Work required: Reproduce the lines from the line containing "(Bible 55:15.)" through the line containing "Que la paix", substituting "Dieu" for "Allah" and leaving all else unchanged.

Entries provided:
------------------------------------------------------------------------
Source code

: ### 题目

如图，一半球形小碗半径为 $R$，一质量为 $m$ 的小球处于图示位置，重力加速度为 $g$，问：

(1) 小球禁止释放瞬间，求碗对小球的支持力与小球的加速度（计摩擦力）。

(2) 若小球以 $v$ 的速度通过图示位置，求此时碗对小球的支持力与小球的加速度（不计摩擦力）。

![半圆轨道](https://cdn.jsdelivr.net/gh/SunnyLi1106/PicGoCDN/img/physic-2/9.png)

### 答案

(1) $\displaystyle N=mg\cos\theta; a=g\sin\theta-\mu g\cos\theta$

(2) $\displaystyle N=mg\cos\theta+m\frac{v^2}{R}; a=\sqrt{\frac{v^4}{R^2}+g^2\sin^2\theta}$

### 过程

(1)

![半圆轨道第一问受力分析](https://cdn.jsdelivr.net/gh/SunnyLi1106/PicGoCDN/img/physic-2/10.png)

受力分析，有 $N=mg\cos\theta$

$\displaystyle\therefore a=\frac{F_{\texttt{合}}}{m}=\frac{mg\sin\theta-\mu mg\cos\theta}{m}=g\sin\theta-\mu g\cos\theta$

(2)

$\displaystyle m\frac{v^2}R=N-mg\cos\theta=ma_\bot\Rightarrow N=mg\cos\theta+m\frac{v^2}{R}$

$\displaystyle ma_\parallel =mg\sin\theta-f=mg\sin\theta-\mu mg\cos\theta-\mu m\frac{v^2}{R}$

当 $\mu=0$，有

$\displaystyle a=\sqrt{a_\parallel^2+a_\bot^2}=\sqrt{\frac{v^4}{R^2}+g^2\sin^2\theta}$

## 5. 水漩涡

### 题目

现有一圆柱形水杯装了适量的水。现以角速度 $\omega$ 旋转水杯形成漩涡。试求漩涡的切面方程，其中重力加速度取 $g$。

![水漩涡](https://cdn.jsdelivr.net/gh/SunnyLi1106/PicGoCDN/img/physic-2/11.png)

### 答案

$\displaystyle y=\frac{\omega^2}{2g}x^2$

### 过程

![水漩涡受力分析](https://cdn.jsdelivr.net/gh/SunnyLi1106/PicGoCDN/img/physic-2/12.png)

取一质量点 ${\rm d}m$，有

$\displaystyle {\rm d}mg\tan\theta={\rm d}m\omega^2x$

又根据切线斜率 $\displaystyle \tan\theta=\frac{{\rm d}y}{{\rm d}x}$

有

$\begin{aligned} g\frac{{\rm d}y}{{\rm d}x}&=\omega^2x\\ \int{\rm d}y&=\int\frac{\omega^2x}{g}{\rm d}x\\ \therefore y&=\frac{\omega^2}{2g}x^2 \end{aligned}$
------------------------------------------------------------------------
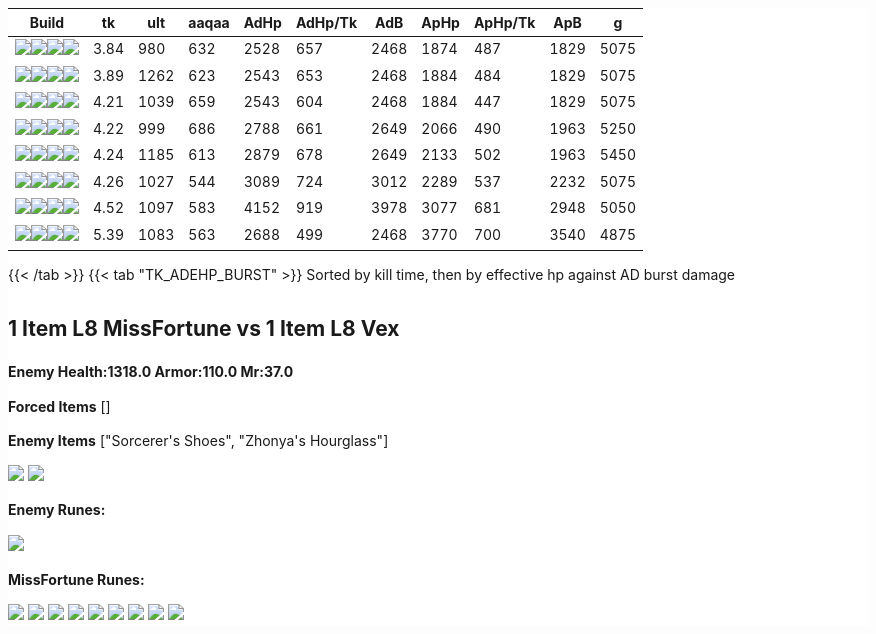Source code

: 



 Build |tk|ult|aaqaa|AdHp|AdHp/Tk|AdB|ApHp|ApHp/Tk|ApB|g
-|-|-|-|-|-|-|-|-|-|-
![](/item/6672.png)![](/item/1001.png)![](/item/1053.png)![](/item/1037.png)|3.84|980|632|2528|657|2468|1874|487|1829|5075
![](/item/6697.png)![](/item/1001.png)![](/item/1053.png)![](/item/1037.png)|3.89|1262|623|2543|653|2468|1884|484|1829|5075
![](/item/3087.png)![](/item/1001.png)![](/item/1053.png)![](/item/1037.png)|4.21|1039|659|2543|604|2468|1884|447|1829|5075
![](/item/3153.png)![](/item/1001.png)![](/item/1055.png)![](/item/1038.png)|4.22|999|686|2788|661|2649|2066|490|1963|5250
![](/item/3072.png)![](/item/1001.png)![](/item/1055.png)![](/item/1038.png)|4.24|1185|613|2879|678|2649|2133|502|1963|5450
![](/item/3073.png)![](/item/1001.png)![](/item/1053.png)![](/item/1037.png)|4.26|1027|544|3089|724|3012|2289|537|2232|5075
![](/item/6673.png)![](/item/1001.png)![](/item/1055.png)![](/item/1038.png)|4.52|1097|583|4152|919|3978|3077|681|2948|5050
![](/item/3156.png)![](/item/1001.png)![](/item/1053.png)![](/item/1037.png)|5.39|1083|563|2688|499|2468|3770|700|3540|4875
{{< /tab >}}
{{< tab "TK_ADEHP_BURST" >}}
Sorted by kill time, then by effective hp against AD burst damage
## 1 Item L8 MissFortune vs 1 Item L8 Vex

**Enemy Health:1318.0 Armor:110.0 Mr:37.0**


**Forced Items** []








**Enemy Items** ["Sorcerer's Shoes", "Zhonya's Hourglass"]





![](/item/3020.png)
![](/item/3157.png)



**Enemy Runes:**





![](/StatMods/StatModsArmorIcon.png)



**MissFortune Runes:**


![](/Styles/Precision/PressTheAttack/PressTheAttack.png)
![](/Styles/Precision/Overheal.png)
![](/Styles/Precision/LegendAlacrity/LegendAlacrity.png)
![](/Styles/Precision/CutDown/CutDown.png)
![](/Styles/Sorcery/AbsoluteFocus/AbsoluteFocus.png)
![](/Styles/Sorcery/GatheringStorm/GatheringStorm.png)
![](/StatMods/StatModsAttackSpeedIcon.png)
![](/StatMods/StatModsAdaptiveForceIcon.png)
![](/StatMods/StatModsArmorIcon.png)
------------------------------------------------------------------------
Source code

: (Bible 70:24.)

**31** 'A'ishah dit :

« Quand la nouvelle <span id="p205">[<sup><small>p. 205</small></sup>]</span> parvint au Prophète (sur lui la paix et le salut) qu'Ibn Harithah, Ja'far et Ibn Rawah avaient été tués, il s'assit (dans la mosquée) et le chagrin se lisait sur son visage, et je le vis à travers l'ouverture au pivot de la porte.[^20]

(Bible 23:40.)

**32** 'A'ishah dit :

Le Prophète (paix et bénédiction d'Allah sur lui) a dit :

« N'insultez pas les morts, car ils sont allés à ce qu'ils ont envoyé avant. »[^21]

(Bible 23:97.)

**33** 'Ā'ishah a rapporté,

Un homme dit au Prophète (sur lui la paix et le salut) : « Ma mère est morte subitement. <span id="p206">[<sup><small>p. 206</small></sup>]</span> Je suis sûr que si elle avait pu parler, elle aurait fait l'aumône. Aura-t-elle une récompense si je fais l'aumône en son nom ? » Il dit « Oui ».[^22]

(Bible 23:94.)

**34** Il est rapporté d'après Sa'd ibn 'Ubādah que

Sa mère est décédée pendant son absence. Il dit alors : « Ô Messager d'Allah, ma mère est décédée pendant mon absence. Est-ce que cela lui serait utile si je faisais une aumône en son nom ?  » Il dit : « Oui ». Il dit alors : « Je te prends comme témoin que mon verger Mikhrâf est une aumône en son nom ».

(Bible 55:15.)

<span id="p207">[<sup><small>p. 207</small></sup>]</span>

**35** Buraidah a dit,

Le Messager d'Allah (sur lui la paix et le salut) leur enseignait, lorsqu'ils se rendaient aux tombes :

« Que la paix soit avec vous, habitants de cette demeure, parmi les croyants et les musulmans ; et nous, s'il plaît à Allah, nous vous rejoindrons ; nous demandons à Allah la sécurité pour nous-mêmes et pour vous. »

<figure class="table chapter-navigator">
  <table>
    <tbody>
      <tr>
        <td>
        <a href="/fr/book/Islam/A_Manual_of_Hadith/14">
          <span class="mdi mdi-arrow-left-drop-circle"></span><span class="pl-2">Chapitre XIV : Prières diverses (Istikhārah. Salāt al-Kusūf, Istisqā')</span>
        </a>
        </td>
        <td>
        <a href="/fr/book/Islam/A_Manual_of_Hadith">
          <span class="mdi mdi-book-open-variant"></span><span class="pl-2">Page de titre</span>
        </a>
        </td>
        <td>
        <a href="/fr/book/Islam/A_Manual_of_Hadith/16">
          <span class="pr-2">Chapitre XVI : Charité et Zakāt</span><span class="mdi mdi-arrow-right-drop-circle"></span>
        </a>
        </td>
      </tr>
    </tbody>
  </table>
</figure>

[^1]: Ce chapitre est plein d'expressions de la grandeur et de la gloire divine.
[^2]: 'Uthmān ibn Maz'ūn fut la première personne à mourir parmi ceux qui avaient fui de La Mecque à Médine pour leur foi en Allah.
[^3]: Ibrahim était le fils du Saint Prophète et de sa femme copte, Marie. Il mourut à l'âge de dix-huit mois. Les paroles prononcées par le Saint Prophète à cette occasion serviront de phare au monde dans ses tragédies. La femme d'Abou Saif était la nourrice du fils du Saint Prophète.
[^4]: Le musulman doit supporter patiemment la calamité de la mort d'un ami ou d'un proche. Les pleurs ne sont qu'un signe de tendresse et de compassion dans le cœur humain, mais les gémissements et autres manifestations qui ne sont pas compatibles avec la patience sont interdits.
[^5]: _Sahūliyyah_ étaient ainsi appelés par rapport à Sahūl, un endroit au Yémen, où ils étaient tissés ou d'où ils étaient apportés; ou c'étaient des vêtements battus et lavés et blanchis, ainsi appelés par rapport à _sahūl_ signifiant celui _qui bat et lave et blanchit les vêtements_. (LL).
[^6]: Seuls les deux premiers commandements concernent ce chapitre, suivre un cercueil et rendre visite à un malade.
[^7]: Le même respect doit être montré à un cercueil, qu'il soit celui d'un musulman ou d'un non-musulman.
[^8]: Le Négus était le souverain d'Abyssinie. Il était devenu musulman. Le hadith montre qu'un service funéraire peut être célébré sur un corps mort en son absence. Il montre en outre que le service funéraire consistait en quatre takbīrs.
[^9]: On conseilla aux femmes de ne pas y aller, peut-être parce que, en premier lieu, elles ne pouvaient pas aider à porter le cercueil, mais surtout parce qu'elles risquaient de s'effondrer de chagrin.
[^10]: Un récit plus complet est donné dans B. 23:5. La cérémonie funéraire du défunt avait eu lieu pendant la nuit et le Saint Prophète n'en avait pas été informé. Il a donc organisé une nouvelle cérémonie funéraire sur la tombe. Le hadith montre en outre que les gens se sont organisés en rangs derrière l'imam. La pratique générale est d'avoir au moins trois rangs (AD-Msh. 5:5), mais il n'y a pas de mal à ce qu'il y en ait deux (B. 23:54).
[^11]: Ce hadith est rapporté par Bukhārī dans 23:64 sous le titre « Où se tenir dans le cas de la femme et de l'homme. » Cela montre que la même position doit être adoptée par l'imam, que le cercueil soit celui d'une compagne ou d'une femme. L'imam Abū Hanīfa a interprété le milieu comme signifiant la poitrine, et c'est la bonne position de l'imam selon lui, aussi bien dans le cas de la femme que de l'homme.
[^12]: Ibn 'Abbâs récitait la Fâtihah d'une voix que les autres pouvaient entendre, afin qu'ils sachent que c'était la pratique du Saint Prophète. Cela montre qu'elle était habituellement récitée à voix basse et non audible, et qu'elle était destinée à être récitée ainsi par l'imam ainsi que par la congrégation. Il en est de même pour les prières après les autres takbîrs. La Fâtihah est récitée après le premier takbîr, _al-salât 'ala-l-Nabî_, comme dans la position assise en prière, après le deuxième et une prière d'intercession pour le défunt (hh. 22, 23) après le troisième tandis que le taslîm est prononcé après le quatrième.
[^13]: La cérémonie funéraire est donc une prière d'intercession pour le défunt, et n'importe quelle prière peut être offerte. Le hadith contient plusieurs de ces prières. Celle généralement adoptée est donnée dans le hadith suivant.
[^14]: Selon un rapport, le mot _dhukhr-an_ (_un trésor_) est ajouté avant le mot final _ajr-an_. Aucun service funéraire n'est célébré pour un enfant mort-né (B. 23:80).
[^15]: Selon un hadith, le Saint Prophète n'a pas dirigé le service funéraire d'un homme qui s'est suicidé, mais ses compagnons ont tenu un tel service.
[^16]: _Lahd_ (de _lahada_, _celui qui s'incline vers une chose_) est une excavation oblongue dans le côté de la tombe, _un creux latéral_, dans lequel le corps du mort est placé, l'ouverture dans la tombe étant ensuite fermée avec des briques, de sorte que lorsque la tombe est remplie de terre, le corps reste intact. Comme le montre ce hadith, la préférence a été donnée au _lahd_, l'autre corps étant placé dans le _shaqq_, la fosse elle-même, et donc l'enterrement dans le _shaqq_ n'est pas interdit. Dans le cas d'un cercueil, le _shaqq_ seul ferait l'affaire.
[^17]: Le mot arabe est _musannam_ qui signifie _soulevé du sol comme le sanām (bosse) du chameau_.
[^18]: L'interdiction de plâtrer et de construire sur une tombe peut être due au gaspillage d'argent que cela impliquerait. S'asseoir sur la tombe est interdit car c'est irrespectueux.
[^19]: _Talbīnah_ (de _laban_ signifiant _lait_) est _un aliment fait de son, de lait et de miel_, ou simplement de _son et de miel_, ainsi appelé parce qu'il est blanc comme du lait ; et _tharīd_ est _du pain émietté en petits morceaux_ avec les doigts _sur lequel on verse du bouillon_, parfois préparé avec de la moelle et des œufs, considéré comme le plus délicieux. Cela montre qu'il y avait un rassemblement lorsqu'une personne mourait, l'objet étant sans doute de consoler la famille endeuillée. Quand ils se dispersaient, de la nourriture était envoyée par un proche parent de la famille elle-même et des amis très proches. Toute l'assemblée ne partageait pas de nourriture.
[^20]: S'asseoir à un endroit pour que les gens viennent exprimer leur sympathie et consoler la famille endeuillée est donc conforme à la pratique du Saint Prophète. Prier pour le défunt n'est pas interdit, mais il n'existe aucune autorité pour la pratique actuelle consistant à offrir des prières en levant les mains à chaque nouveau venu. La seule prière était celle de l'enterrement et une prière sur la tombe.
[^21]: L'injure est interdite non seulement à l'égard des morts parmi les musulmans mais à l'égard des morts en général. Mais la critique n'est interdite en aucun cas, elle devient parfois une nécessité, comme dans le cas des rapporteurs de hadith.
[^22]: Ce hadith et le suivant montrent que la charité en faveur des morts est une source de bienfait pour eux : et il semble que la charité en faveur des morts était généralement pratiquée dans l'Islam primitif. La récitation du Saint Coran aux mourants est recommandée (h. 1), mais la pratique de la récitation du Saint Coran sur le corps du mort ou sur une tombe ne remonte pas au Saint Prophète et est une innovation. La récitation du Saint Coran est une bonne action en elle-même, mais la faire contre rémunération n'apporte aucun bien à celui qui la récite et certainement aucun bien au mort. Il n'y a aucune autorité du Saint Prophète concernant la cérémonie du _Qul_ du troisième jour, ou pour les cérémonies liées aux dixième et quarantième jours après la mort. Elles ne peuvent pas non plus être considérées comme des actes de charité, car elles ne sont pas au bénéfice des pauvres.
------------------------------------------------------------------------
Completed task:
(Bible 55:15.)

<span id="p207">[<sup><small>p. 207</small></sup>]</span>

**35** Buraidah a dit,

Le Messager d'Dieu (sur lui la paix et le salut) leur enseignait, lorsqu'ils se rendaient aux tombes :

« Que la paix soit avec vous, habitants de cette demeure, parmi les croyants et les musulmans ; et nous, s'il plaît à Dieu, nous vous rejoindrons ; nous demandons à Dieu la sécurité pour nous-mêmes et pour vous. »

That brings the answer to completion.